Não desanimes, ó camarada,
Pois a recruta, está acabada,
3º grupo, sempre a marchar,
Muitas saudades, irá deixar.

Canta comigo, esta canção,
Ela é mensagem, de paz e amor,
É a palavra, a oração,
É o campo de trigo em flor.

aspirante – Godinho (Água-Viva)
furriel – Seguier
cabo-milic. – Ribeiro


Especialidade - EAMA - Maio 1973

Em cima: Eu, Pereira, Teodoro e Rui Rosa Em baixo:Gorgulho e Hermínio

7 comentários:

Francisco disse...

Parabéns! Grandes músicas, grandes blogs, grandes histórias. Bom contributo para a História de Portugal.
Uma sugestão: por favor muda a cor destas letras amarelas; é muito difícil ler esta cor neste fundo.
Cumprimentos,
Francisco

Mário Lima disse...

Francisco


Mas as letras não estão em amarelo, estão em negrito.

Obrigado pelo comentário

manuel aldeias disse...

Estas palavras fizeram-me reviver os tempos da recruta, que passei na mesma alura em Vila Real.
Eramos jovens e tudo suportavamos.
Gostei do que li e, este blog faz parte da minha lista de favorios.
Encontro-me a escrever uma estória passada em Angola que pode ser lida em:
http://manuelaldeias.blogspot.com/

carlos martins disse...

ANDEI PELO EAMA EM JANEIRO DE 71.REVEJO-ME EM TUDO O QUE O CAMARADADISSE.ERA EXACTAMENTE ISSO QUE SE PASSAVA. EU FUI DA 1ª COMPANHIA,ACABEI A RECRUTA FUI PARA LUANDA, PARA O AGRUPAMENTO DE TRANSMISSÕES .FUI O FURRIEL CARLOS MARTINS (BIGODES).ACABEI A TROPA A CHEFIAR O POSTO DE TRANSMISSÕES EM CABINDA EM JULHO 74. ABRAÇO!
•••
[REQUISITOS DO EXERCÍCIO]: Repete sem alterações a passagem do excerto sobre a recruta entre "Obrigado pelo comentário" e "carlos martins disse...", ambos incluídos.

[DADOS]:
•••
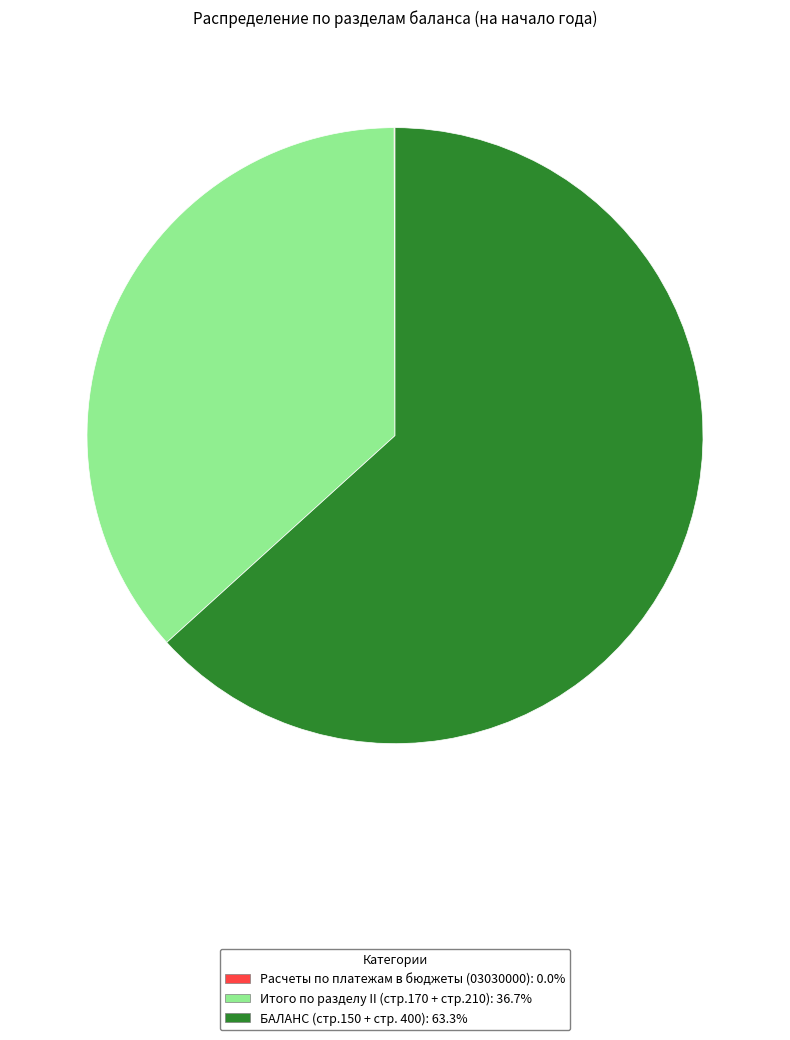

Is it true that БАЛАНС is 50% of the pie?

False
•••
[RESPOSTA ABAIXO]:
Obrigado pelo comentário

manuel aldeias disse...

Estas palavras fizeram-me reviver os tempos da recruta, que passei na mesma alura em Vila Real.
Eramos jovens e tudo suportavamos.
Gostei do que li e, este blog faz parte da minha lista de favorios.
Encontro-me a escrever uma estória passada em Angola que pode ser lida em:
http://manuelaldeias.blogspot.com/

carlos martins disse...